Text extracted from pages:
══════
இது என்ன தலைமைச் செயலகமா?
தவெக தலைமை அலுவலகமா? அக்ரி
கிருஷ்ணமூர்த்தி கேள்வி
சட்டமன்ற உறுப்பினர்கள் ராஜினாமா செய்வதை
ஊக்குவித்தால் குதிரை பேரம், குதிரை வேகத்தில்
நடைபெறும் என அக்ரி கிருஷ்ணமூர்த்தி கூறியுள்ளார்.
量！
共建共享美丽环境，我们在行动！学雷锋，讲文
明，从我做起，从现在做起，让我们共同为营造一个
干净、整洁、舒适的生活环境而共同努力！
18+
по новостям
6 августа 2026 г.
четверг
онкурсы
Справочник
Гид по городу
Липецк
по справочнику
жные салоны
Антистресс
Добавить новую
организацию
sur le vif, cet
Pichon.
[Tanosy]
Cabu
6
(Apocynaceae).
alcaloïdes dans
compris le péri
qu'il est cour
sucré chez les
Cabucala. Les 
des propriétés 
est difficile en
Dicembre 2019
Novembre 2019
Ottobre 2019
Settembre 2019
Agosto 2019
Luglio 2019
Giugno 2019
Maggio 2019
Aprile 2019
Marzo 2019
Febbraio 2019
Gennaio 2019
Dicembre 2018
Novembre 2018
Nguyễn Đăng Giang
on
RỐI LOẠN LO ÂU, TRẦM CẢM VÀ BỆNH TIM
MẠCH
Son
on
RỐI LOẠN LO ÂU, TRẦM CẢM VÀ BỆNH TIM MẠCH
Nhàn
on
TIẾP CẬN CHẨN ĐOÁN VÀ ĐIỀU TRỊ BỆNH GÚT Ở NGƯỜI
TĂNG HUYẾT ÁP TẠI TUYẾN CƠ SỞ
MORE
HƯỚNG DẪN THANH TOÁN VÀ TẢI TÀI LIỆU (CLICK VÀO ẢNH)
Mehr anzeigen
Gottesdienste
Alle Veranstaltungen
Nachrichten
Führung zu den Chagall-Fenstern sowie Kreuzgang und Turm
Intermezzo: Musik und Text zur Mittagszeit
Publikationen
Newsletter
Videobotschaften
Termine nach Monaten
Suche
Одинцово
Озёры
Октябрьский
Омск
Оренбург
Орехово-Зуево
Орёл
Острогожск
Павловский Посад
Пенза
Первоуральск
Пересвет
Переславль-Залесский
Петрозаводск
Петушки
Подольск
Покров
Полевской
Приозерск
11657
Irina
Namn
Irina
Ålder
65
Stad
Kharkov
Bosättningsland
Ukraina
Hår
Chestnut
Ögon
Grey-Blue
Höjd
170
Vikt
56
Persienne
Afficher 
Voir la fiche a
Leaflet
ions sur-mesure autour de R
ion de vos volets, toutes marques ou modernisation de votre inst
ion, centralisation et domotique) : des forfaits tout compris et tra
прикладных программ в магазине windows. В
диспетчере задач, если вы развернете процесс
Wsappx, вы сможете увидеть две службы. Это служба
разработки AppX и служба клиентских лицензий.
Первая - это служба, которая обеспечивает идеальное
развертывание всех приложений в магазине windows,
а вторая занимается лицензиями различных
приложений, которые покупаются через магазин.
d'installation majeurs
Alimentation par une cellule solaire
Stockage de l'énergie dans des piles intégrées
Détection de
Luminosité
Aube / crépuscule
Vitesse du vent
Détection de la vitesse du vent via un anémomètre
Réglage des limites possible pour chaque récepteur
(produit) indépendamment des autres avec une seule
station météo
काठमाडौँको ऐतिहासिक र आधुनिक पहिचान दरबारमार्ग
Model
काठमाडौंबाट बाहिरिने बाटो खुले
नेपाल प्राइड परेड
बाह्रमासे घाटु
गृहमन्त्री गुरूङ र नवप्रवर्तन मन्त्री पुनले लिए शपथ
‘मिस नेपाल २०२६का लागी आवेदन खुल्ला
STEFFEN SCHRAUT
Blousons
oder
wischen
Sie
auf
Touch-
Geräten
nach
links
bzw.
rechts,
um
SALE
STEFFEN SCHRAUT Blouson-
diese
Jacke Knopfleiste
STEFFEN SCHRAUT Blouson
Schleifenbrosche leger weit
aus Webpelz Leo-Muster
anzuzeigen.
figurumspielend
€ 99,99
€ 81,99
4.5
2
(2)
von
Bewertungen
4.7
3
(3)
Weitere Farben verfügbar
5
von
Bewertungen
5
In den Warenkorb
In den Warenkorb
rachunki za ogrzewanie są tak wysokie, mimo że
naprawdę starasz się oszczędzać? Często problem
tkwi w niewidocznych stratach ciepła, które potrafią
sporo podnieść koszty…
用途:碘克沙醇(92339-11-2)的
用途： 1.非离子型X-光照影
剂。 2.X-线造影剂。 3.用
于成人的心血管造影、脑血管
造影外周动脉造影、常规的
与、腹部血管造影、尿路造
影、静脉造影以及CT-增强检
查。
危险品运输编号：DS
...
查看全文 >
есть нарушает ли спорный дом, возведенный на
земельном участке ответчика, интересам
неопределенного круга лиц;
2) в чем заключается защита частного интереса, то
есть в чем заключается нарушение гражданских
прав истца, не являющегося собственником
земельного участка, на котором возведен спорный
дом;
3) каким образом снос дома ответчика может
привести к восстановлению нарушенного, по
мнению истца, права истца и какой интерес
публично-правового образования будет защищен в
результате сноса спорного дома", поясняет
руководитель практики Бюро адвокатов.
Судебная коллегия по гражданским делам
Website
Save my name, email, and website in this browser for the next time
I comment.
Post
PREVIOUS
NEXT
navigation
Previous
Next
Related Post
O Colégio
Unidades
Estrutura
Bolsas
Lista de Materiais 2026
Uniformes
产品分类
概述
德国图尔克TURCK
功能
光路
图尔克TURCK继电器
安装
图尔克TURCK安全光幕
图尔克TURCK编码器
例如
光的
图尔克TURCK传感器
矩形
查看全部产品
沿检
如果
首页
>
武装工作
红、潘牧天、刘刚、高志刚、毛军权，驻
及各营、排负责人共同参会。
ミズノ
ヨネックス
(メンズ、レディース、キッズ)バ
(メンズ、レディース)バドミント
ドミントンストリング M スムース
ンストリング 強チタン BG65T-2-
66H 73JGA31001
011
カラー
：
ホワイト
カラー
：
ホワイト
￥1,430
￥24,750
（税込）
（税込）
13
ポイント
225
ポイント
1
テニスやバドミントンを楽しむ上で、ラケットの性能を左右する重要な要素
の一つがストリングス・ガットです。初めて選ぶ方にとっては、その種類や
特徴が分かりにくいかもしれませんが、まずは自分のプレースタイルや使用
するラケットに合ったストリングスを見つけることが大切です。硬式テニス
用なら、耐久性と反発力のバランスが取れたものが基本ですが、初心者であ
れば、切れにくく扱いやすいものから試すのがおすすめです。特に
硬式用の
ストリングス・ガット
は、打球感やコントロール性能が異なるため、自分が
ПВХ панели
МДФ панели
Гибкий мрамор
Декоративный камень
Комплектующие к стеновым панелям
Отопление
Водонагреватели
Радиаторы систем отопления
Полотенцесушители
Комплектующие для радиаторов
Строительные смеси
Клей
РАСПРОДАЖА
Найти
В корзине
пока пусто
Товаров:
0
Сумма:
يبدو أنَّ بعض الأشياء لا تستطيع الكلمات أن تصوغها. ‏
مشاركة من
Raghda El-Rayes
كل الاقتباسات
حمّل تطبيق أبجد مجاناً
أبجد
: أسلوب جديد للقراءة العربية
══════
### YOUR INSTRUCTIONS
Lay out every line of the records as a numbered list, omitting any blank lines.

### ANSWER SPACE
1. இது என்ன தலைமைச் செயலகமா?
2. தவெக தலைமை அலுவலகமா? அக்ரி
3. கிருஷ்ணமூர்த்தி கேள்வி
4. சட்டமன்ற உறுப்பினர்கள் ராஜினாமா செய்வதை
5. ஊக்குவித்தால் குதிரை பேரம், குதிரை வேகத்தில்
6. நடைபெறும் என அக்ரி கிருஷ்ணமூர்த்தி கூறியுள்ளார்.
7. 量！
8. 共建共享美丽环境，我们在行动！学雷锋，讲文
9. 明，从我做起，从现在做起，让我们共同为营造一个
10. 干净、整洁、舒适的生活环境而共同努力！
11. 18+
12. по новостям
13. 6 августа 2026 г.
14. четверг
15. онкурсы
16. Справочник
17. Гид по городу
18. Липецк
19. по справочнику
20. жные салоны
21. Антистресс
22. Добавить новую
23. организацию
24. sur le vif, cet
25. Pichon.
26. [Tanosy]
27. Cabu
28. 6
29. (Apocynaceae).
30. alcaloïdes dans
31. compris le péri
32. qu'il est cour
33. sucré chez les
34. Cabucala. Les 
35. des propriétés 
36. est difficile en
37. Dicembre 2019
38. Novembre 2019
39. Ottobre 2019
40. Settembre 2019
41. Agosto 2019
42. Luglio 2019
43. Giugno 2019
44. Maggio 2019
45. Aprile 2019
46. Marzo 2019
47. Febbraio 2019
48. Gennaio 2019
49. Dicembre 2018
50. Novembre 2018
51. Nguyễn Đăng Giang
52. on
53. RỐI LOẠN LO ÂU, TRẦM CẢM VÀ BỆNH TIM
54. MẠCH
55. Son
56. on
57. RỐI LOẠN LO ÂU, TRẦM CẢM VÀ BỆNH TIM MẠCH
58. Nhàn
59. on
60. TIẾP CẬN CHẨN ĐOÁN VÀ ĐIỀU TRỊ BỆNH GÚT Ở NGƯỜI
61. TĂNG HUYẾT ÁP TẠI TUYẾN CƠ SỞ
62. MORE
63. HƯỚNG DẪN THANH TOÁN VÀ TẢI TÀI LIỆU (CLICK VÀO ẢNH)
64. Mehr anzeigen
65. Gottesdienste
66. Alle Veranstaltungen
67. Nachrichten
68. Führung zu den Chagall-Fenstern sowie Kreuzgang und Turm
69. Intermezzo: Musik und Text zur Mittagszeit
70. Publikationen
71. Newsletter
72. Videobotschaften
73. Termine nach Monaten
74. Suche
75. Одинцово
76. Озёры
77. Октябрьский
78. Омск
79. Оренбург
80. Орехово-Зуево
81. Орёл
82. Острогожск
83. Павловский Посад
84. Пенза
85. Первоуральск
86. Пересвет
87. Переславль-Залесский
88. Петрозаводск
89. Петушки
90. Подольск
91. Покров
92. Полевской
93. Приозерск
94. 11657
95. Irina
96. Namn
97. Irina
98. Ålder
99. 65
100. Stad
101. Kharkov
102. Bosättningsland
103. Ukraina
104. Hår
105. Chestnut
106. Ögon
107. Grey-Blue
108. Höjd
109. 170
110. Vikt
111. 56
112. Persienne
113. Afficher 
114. Voir la fiche a
115. Leaflet
116. ions sur-mesure autour de R
117. ion de vos volets, toutes marques ou modernisation de votre inst
118. ion, centralisation et domotique) : des forfaits tout compris et tra
119. прикладных программ в магазине windows. В
120. диспетчере задач, если вы развернете процесс
121. Wsappx, вы сможете увидеть две службы. Это служба
122. разработки AppX и служба клиентских лицензий.
123. Первая - это служба, которая обеспечивает идеальное
124. развертывание всех приложений в магазине windows,
125. а вторая занимается лицензиями различных
126. приложений, которые покупаются через магазин.
127. d'installation majeurs
128. Alimentation par une cellule solaire
129. Stockage de l'énergie dans des piles intégrées
130. Détection de
131. Luminosité
132. Aube / crépuscule
133. Vitesse du vent
134. Détection de la vitesse du vent via un anémomètre
135. Réglage des limites possible pour chaque récepteur
136. (produit) indépendamment des autres avec une seule
137. station météo
138. काठमाडौँको ऐतिहासिक र आधुनिक पहिचान दरबारमार्ग
139. Model
140. काठमाडौंबाट बाहिरिने बाटो खुले
141. नेपाल प्राइड परेड
142. बाह्रमासे घाटु
143. गृहमन्त्री गुरूङ र नवप्रवर्तन मन्त्री पुनले लिए शपथ
144. ‘मिस नेपाल २०२६का लागी आवेदन खुल्ला
145. STEFFEN SCHRAUT
146. Blousons
147. oder
148. wischen
149. Sie
150. auf
151. Touch-
152. Geräten
153. nach
154. links
155. bzw.
156. rechts,
157. um
158. SALE
159. STEFFEN SCHRAUT Blouson-
160. diese
161. Jacke Knopfleiste
162. STEFFEN SCHRAUT Blouson
163. Schleifenbrosche leger weit
164. aus Webpelz Leo-Muster
165. anzuzeigen.
166. figurumspielend
167. € 99,99
168. € 81,99
169. 4.5
170. 2
171. (2)
172. von
173. Bewertungen
174. 4.7
175. 3
176. (3)
177. Weitere Farben verfügbar
178. 5
179. von
180. Bewertungen
181. 5
182. In den Warenkorb
183. In den Warenkorb
184. rachunki za ogrzewanie są tak wysokie, mimo że
185. naprawdę starasz się oszczędzać? Często problem
186. tkwi w niewidocznych stratach ciepła, które potrafią
187. sporo podnieść koszty…
188. 用途:碘克沙醇(92339-11-2)的
189. 用途： 1.非离子型X-光照影
190. 剂。 2.X-线造影剂。 3.用
191. 于成人的心血管造影、脑血管
192. 造影外周动脉造影、常规的
193. 与、腹部血管造影、尿路造
194. 影、静脉造影以及CT-增强检
195. 查。
196. 危险品运输编号：DS
197. ...
198. 查看全文 >
199. есть нарушает ли спорный дом, возведенный на
200. земельном участке ответчика, интересам
201. неопределенного круга лиц;
202. 2) в чем заключается защита частного интереса, то
203. есть в чем заключается нарушение гражданских
204. прав истца, не являющегося собственником
205. земельного участка, на котором возведен спорный
206. дом;
207. 3) каким образом снос дома ответчика может
208. привести к восстановлению нарушенного, по
209. мнению истца, права истца и какой интерес
210. публично-правового образования будет защищен в
211. результате сноса спорного дома", поясняет
212. руководитель практики Бюро адвокатов.
213. Судебная коллегия по гражданским делам
214. Website
215. Save my name, email, and website in this browser for the next time
216. I comment.
217. Post
218. PREVIOUS
219. NEXT
220. navigation
221. Previous
222. Next
223. Related Post
224. O Colégio
225. Unidades
226. Estrutura
227. Bolsas
228. Lista de Materiais 2026
229. Uniformes
230. 产品分类
231. 概述
232. 德国图尔克TURCK
233. 功能
234. 光路
235. 图尔克TURCK继电器
236. 安装
237. 图尔克TURCK安全光幕
238. 图尔克TURCK编码器
239. 例如
240. 光的
241. 图尔克TURCK传感器
242. 矩形
243. 查看全部产品
244. 沿检
245. 如果
246. 首页
247. >
248. 武装工作
249. 红、潘牧天、刘刚、高志刚、毛军权，驻
250. 及各营、排负责人共同参会。
251. ミズノ
252. ヨネックス
253. (メンズ、レディース、キッズ)バ
254. (メンズ、レディース)バドミント
255. ドミントンストリング M スムース
256. ンストリング 強チタン BG65T-2-
257. 66H 73JGA31001
258. 011
259. カラー
260. ：
261. ホワイト
262. カラー
263. ：
264. ホワイト
265. ￥1,430
266. ￥24,750
267. （税込）
268. （税込）
269. 13
270. ポイント
271. 225
272. ポイント
273. 1
274. テニスやバドミントンを楽しむ上で、ラケットの性能を左右する重要な要素
275. の一つがストリングス・ガットです。初めて選ぶ方にとっては、その種類や
276. 特徴が分かりにくいかもしれませんが、まずは自分のプレースタイルや使用
277. するラケットに合ったストリングスを見つけることが大切です。硬式テニス
278. 用なら、耐久性と反発力のバランスが取れたものが基本ですが、初心者であ
279. れば、切れにくく扱いやすいものから試すのがおすすめです。特に
280. 硬式用の
281. ストリングス・ガット
282. は、打球感やコントロール性能が異なるため、自分が
283. ПВХ панели
284. МДФ панели
285. Гибкий мрамор
286. Декоративный камень
287. Комплектующие к стеновым панелям
288. Отопление
289. Водонагреватели
290. Радиаторы систем отопления
291. Полотенцесушители
292. Комплектующие для радиаторов
293. Строительные смеси
294. Клей
295. РАСПРОДАЖА
296. Найти
297. В корзине
298. пока пусто
299. Товаров:
300. 0
301. Сумма:
302. يبدو أنَّ بعض الأشياء لا تستطيع الكلمات أن تصوغها. ‏
303. مشاركة من
304. Raghda El-Rayes
305. كل الاقتباسات
306. حمّل تطبيق أبجد مجاناً
307. أبجد
308. : أسلوب جديد للقراءة العربية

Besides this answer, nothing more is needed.